EXERCISE GOAL:
Begin at the top of the records and copy each line exactly. The line containing "iN]]$ implies $[[Γ; Φ ⊢" is the last one to include.

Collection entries
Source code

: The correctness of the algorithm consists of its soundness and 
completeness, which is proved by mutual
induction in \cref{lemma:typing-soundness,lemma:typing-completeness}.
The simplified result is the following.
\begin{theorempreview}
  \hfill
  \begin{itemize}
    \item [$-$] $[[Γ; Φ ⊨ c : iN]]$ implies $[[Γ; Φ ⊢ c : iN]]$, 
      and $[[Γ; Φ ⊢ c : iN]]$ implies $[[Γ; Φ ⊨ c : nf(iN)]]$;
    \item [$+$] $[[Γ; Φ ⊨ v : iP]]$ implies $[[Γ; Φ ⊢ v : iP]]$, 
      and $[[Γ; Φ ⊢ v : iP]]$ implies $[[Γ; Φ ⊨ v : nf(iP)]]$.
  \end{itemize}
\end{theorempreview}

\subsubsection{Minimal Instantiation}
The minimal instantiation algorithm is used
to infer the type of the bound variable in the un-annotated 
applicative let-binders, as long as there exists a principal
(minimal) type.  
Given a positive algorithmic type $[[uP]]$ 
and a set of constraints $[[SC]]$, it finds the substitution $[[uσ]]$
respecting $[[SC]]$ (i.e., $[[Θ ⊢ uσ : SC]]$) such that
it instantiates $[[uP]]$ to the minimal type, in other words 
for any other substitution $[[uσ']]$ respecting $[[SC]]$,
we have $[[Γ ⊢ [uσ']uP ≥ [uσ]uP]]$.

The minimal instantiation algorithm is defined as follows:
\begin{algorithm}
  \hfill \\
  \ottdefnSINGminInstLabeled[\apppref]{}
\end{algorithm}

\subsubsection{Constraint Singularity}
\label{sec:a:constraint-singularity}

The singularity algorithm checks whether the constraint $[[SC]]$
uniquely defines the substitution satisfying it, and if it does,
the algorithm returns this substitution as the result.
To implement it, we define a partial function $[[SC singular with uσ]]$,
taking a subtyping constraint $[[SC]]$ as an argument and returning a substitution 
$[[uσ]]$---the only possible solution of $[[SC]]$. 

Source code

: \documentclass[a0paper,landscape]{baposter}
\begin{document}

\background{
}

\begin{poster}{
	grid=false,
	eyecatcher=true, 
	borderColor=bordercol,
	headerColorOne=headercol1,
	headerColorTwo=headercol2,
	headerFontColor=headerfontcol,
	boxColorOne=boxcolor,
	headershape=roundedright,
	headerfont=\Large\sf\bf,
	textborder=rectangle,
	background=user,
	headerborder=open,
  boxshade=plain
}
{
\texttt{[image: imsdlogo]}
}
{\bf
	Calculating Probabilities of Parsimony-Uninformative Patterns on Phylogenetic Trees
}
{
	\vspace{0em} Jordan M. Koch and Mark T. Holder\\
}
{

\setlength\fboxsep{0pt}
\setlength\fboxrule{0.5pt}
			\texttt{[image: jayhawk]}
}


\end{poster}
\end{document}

SOLUTION TO THE EXERCISE:
Source code

: The correctness of the algorithm consists of its soundness and 
completeness, which is proved by mutual
induction in \cref{lemma:typing-soundness,lemma:typing-completeness}.
The simplified result is the following.
\begin{theorempreview}
  \hfill
  \begin{itemize}
    \item [$-$] $[[Γ; Φ ⊨ c : iN]]$ implies $[[Γ; Φ ⊢ c : iN]]$, 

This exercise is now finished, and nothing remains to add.